Xi'an Key Laboratory of Stem Cell and Regenerative Medicine, Institute of Medical Research, Northwestern Polytechnical University, Xi'an 710072, China.
Biomedicines. 2025 Apr 28;13(5):1067. doi: 10.3390/biomedicines13051067.
The precise diagnosis and classification of acute myeloid leukemia (AML) has important implications for clinical management and medical research. We investigated the expression of protein-coding genes in blood samples from AML patients and controls using The Cancer Genome Atlas (TCGA) and Genotype-Tissue Expression (GTEx) databases. Subsequently, we applied the feature selection method of the least absolute shrinkage and selection operator (LASSO) to select the optimal gene subset for classifying AML patients and controls as well as between a particular FAB subtype and other subtypes of AML. Using LASSO method, we identified a subset of 101 genes that could effectively distinguish between AML patients and control individuals; these genes included 70 up-regulated and 31 down-regulated genes in AML. Functional annotation and pathway analysis indicated the involvement of these genes in RNA-related pathways, which was also consistent with the epigenetic changes observed in AML. Results from survival analysis revealed that several genes are correlated with the overall survival in AML patients.
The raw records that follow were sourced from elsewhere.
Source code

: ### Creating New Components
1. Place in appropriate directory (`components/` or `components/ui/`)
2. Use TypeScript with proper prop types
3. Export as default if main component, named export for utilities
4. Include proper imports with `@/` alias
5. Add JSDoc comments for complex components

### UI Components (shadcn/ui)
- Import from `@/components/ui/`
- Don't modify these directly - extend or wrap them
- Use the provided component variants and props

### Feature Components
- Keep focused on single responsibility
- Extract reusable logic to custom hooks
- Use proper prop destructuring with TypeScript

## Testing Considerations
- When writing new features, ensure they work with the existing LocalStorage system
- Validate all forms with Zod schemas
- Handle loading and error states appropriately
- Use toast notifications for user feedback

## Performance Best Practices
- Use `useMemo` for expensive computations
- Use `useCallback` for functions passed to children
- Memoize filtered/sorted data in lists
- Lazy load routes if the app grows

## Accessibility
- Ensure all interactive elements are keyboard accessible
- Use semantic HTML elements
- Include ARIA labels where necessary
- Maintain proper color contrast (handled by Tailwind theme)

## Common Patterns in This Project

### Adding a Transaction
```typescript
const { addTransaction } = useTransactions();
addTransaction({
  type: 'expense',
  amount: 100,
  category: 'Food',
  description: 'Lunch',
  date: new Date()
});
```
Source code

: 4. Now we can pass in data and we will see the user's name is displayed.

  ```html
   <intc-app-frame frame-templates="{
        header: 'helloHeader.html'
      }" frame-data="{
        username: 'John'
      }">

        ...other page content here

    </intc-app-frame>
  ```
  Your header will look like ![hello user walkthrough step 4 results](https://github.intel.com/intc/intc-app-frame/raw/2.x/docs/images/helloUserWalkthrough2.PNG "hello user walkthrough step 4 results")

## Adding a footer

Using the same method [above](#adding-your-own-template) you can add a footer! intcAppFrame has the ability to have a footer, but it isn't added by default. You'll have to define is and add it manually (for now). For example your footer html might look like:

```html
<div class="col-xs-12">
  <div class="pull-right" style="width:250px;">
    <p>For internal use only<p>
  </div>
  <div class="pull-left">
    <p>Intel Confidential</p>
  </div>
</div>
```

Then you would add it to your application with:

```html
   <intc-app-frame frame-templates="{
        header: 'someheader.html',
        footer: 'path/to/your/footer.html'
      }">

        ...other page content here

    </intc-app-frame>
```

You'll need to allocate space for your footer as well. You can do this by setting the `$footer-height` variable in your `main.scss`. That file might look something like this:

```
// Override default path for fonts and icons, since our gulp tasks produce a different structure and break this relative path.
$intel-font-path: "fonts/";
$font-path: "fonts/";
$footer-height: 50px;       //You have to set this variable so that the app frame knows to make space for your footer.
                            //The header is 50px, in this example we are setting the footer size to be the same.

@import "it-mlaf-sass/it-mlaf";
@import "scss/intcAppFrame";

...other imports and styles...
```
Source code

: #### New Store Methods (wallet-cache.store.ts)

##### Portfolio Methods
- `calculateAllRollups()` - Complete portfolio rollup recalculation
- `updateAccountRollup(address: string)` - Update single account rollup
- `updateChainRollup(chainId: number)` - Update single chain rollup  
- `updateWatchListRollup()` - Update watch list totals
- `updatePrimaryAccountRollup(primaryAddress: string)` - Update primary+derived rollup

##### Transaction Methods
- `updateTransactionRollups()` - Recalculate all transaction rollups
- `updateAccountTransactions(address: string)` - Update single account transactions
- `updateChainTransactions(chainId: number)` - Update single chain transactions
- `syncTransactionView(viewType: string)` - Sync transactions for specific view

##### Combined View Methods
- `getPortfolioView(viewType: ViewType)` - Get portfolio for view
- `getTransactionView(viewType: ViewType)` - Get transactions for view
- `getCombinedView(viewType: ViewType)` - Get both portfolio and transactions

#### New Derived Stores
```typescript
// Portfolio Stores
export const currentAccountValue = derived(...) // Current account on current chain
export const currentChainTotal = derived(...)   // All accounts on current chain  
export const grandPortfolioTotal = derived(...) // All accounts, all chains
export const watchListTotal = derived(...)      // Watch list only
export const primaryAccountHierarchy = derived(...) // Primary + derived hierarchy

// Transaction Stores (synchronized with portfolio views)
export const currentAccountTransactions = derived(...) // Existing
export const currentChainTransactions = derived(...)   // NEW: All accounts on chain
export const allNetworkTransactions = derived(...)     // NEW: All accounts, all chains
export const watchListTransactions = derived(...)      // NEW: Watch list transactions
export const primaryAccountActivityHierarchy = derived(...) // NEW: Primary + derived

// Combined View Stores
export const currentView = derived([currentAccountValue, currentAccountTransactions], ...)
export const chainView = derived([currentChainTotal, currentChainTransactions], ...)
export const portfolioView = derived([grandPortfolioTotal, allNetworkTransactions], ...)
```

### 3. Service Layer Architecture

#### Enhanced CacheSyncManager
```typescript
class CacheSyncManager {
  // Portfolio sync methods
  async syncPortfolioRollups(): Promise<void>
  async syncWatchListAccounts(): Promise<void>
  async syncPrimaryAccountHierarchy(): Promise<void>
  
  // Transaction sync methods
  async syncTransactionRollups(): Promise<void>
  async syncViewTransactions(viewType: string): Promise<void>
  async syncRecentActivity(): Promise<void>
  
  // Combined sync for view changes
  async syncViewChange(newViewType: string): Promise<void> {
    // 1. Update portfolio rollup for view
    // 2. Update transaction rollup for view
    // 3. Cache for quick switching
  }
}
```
Additionally, LASSO-based gene subset analysis successfully revealed differences between certain AML subtypes, providing valuable insights into subtype-specific molecular mechanisms and differentiation therapy. This study demonstrated the application of machine learning in genomic data analysis for identifying gene subsets relevant to AML diagnosis and classification, which could aid in improving the understanding of the molecular landscape of AML. The identification of survival-related genes and subtype-specific markers may lead to the identification of novel targets for personalized medicine in the treatment of AML.
急性髓系白血病(AML)的精确诊断和分类对临床管理和医学研究具有重要意义。我们使用癌症基因组图谱(TCGA)和基因型-组织表达(GTEx)数据库,研究了AML患者和对照组血液样本中蛋白质编码基因的表达情况。随后,我们应用最小绝对收缩和选择算子(LASSO)特征选择方法,选择用于区分AML患者和对照组以及特定FAB亚型与其他AML亚型的最佳基因子集。使用LASSO方法,我们鉴定出一个由101个基因组成的子集,该子集能够有效区分AML患者和对照个体;这些基因包括AML中70个上调基因和31个下调基因。功能注释和通路分析表明这些基因参与了与RNA相关的通路,这也与AML中观察到的表观遗传变化一致。生存分析结果显示,有几个基因与AML患者的总生存期相关。此外,基于LASSO的基因子集分析成功揭示了某些AML亚型之间的差异,为亚型特异性分子机制和分化治疗提供了有价值的见解。本研究展示了机器学习在基因组数据分析中的应用,用于识别与AML诊断和分类相关的基因子集,这有助于加深对AML分子格局的理解。生存相关基因和亚型特异性标志物的鉴定可能会为AML治疗中的个性化医疗识别出新的靶点。